Your task
Among the lines of the records below, copy those that hold the word "ring".

Data listing
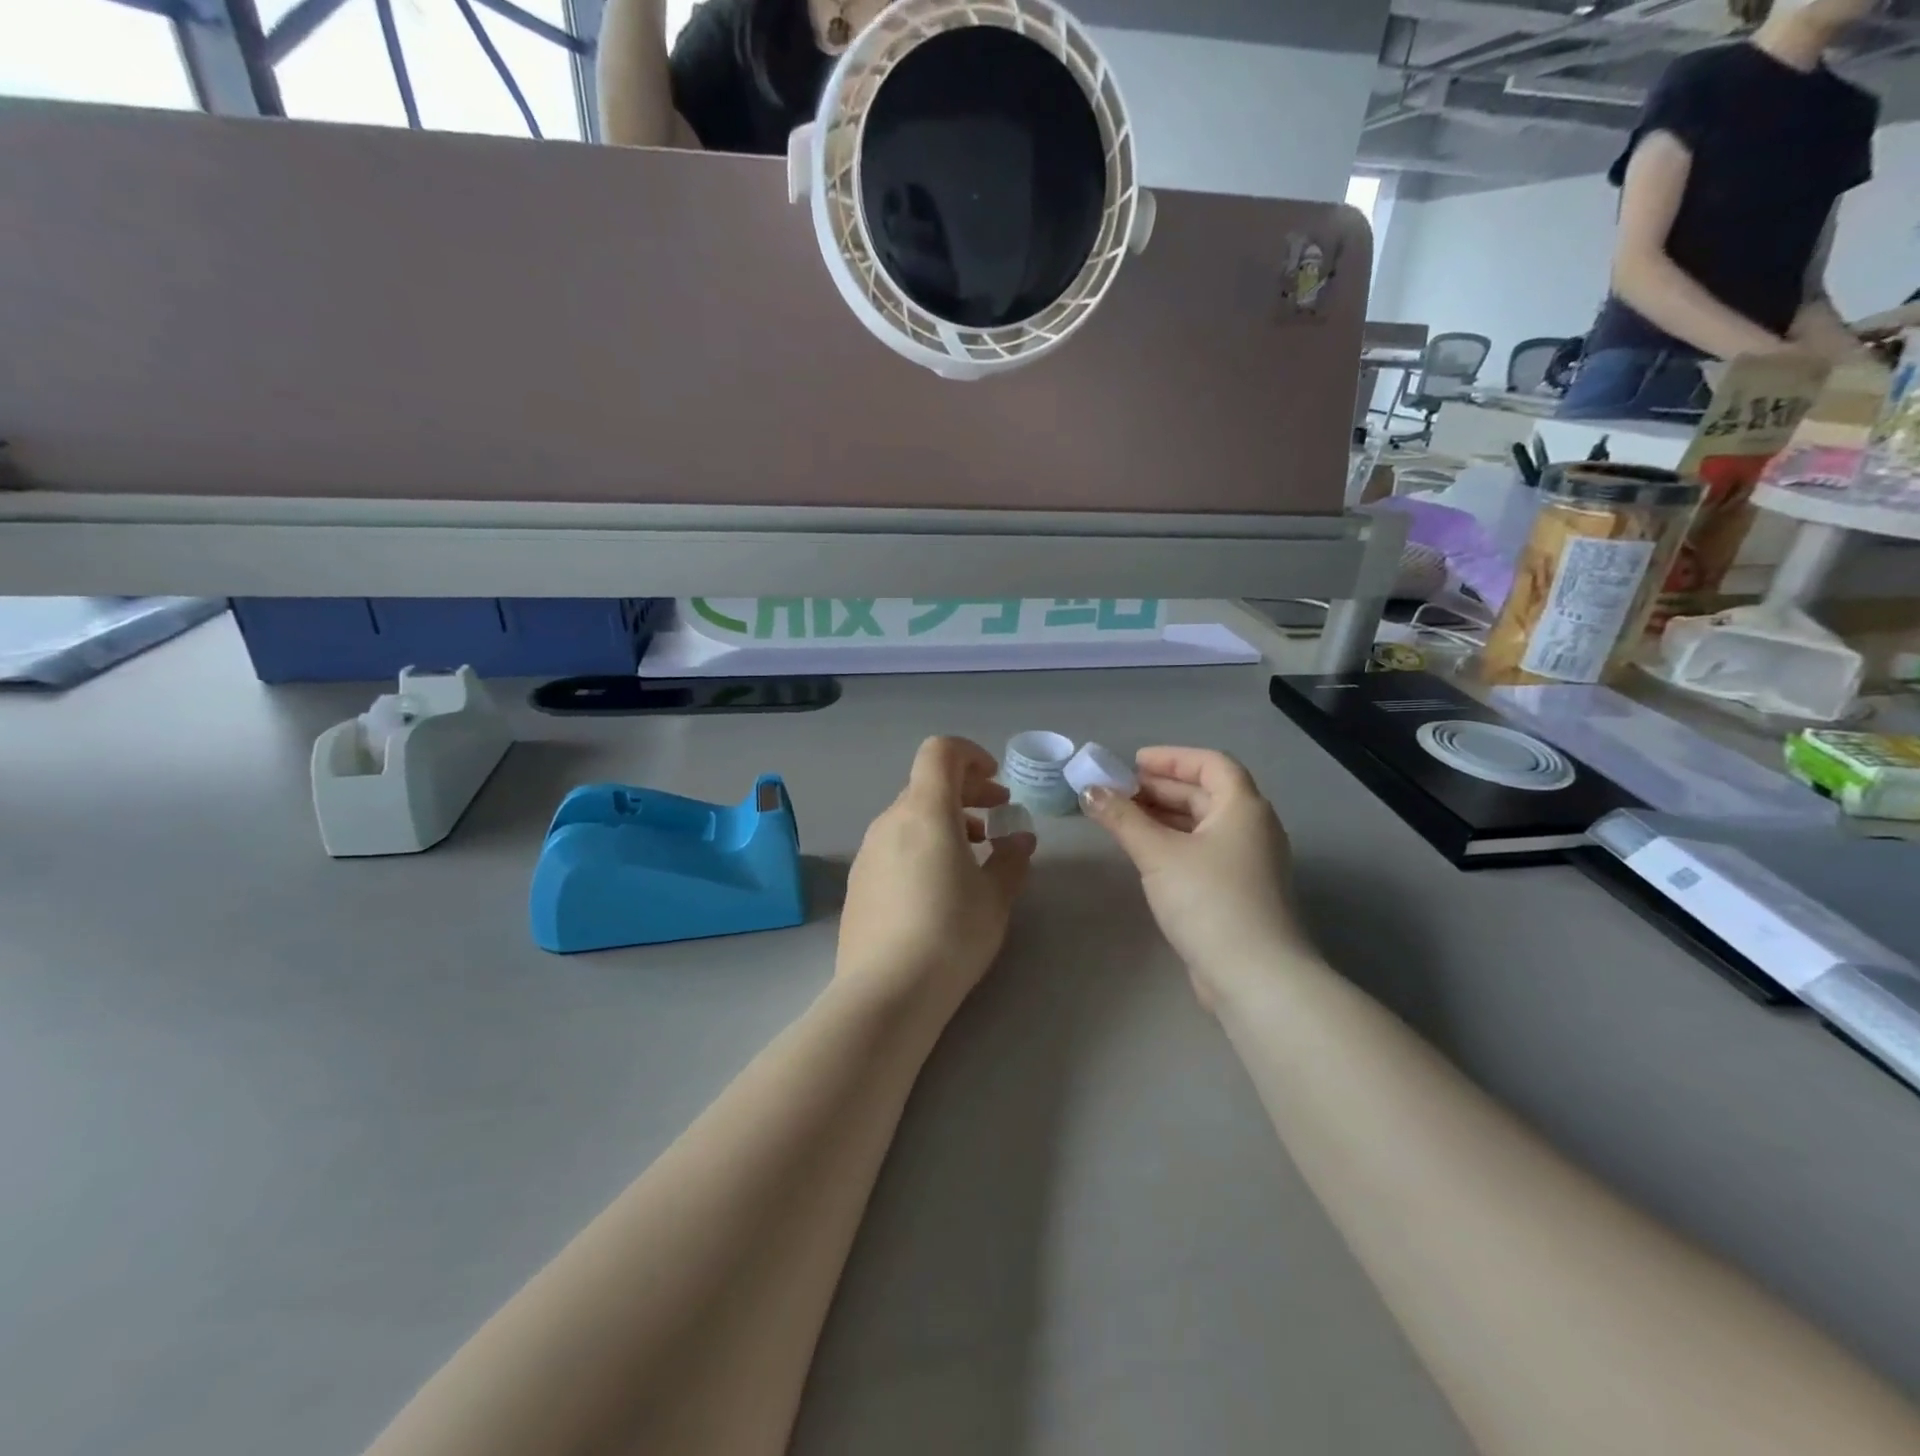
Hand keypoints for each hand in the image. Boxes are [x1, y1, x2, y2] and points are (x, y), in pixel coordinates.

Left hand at [836, 737, 1036, 1019]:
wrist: (886, 992)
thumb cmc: (951, 933)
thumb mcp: (996, 897)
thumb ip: (1011, 858)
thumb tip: (1020, 838)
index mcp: (925, 811)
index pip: (940, 752)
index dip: (971, 755)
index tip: (996, 781)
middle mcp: (890, 821)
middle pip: (927, 784)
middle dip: (966, 791)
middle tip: (998, 814)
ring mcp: (868, 852)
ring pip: (910, 816)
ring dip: (945, 820)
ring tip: (974, 853)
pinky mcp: (858, 882)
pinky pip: (894, 845)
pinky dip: (922, 845)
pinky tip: (939, 885)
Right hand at [1082, 747, 1311, 1011]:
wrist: (1255, 976)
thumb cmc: (1209, 900)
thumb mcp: (1159, 853)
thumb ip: (1122, 818)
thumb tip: (1089, 791)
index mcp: (1243, 808)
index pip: (1211, 764)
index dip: (1172, 758)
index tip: (1132, 763)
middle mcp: (1252, 828)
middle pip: (1205, 793)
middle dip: (1159, 789)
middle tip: (1116, 791)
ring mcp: (1247, 863)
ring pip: (1202, 825)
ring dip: (1163, 816)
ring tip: (1121, 818)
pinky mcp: (1237, 892)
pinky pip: (1201, 851)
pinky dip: (1172, 843)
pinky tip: (1143, 853)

Output below
ring mcp: (868, 852)
ring pip: (910, 816)
ring dip: (945, 820)
ring tip: (974, 853)
ring mcp: (1247, 863)
ring pip: (1202, 825)
ring dip: (1163, 816)
ring tip: (1121, 818)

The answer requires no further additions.